The newest threat to your cybersecurity? Your lunchroom appliances

Dinner is always a bit of cluster in my house. We are a home of two working parents, and, with music lessons and band rehearsals three nights a week, it seems that we are always scrambling for our evening meal. More often than not, we end up eating out, which is neither good for our wallets nor our waistlines.

Yet, winter is coming, which means crock-pot season. The problem with some crock-pot recipes, however, is that they cook for far fewer than the 10-plus hours we are out of the house everyday. Wouldn’t it be great if there was a way to connect your slow-cooker to your WiFi network and control it via an app from your phone? That way, I could start the meal at 2 pm and not not worry about coming home to a tarry, burnt mess of chicken and sauce (yes, this has happened, and, yes, we ate out that night).

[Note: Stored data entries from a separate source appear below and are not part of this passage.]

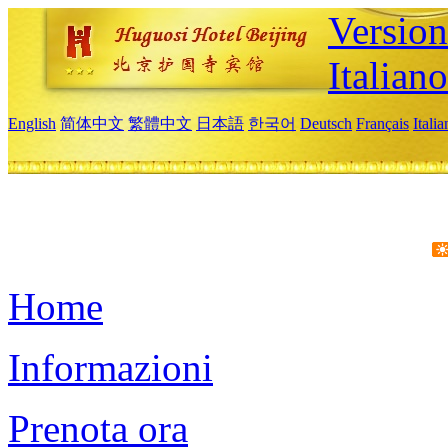
Version
Italiano
English
简体中文
繁體中文
日本語
한국어
Deutsch
Français
Itali
Home
Informazioni
Prenota ora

“Today’s your lucky day,” you say. “Behold, the Wifi-Enabled Slow Cooker. There’s just one drawback. Cyber criminals can seize control of it to take down websites and access your smartphones and home networks.” Yikes!

I’ll let Vice explain:
If you have an internet-connected home appliance, such as a crock-pot, a lightbulb, or a coffee maker, you can control it from the comfort of your smartphone. But a bug in the Android app that controls some of those devices made by a popular manufacturer also allowed hackers to steal all your cellphone photos and even track your movements. 
Security researchers found that the Android app for internet-connected gizmos made by Belkin had a critical bug that let anyone who was on the same network hack the app and get access to the user’s cellphone. This gave them a chance to download all photos and track the user’s position….
This problem is not small or inconsequential. The White House is even paying attention. Just yesterday, it issued sweeping guidelines for IoT (Internet of Things) Cybersecurity [pdf]. The paper calls for an engineering-based approach that bakes security systems directly into Internet of Things devices and technology.

If you have smart appliances in your workplace, the Wall Street Journal recommends the following best practices:
  • Research before purchasing your smart home products. Consumers need to research the security protocols that their connected devices follow, and pay attention to how device makers issue security updates for devices’ software.
  • Update the firmware of your devices. The WSJ recommends regularly updating devices, even new ones, as security updates could be released or change on a daily basis.
  • Change the password for your smart home devices. Most hackers attempt to obtain a universal password for users so they can hack into all of the connected devices in the home.
  • Secure your router. This means updating your firmware more frequently or simply setting your router to the WPA2 security setting, which can help a great deal.
  • Create a separate network for your devices. By setting up a separate router and network for smart home devices, users can prevent them from being hacked by PCs.
  • Point connected cameras in the right direction. Your connected cameras can be among the most easily hackable devices. Because of this, consumers should not have connected cameras pointed in the direction of their bedrooms, living rooms, or other very personal areas of the home.
  • Ask your service provider about device security. They are the ones that should know all of the security precautions that users of their devices should be taking.
  • Buy new devices, especially if your connected devices are older models.
If one good thing came out of the 2016 Presidential election it’s that cybersecurity came to the forefront and entered our collective consciousness. If people were not previously aware of cyber risks, they are now, thanks to Wikileaks. Employers should take advantage of the moment and capture employees’ attention with cyber policies and training.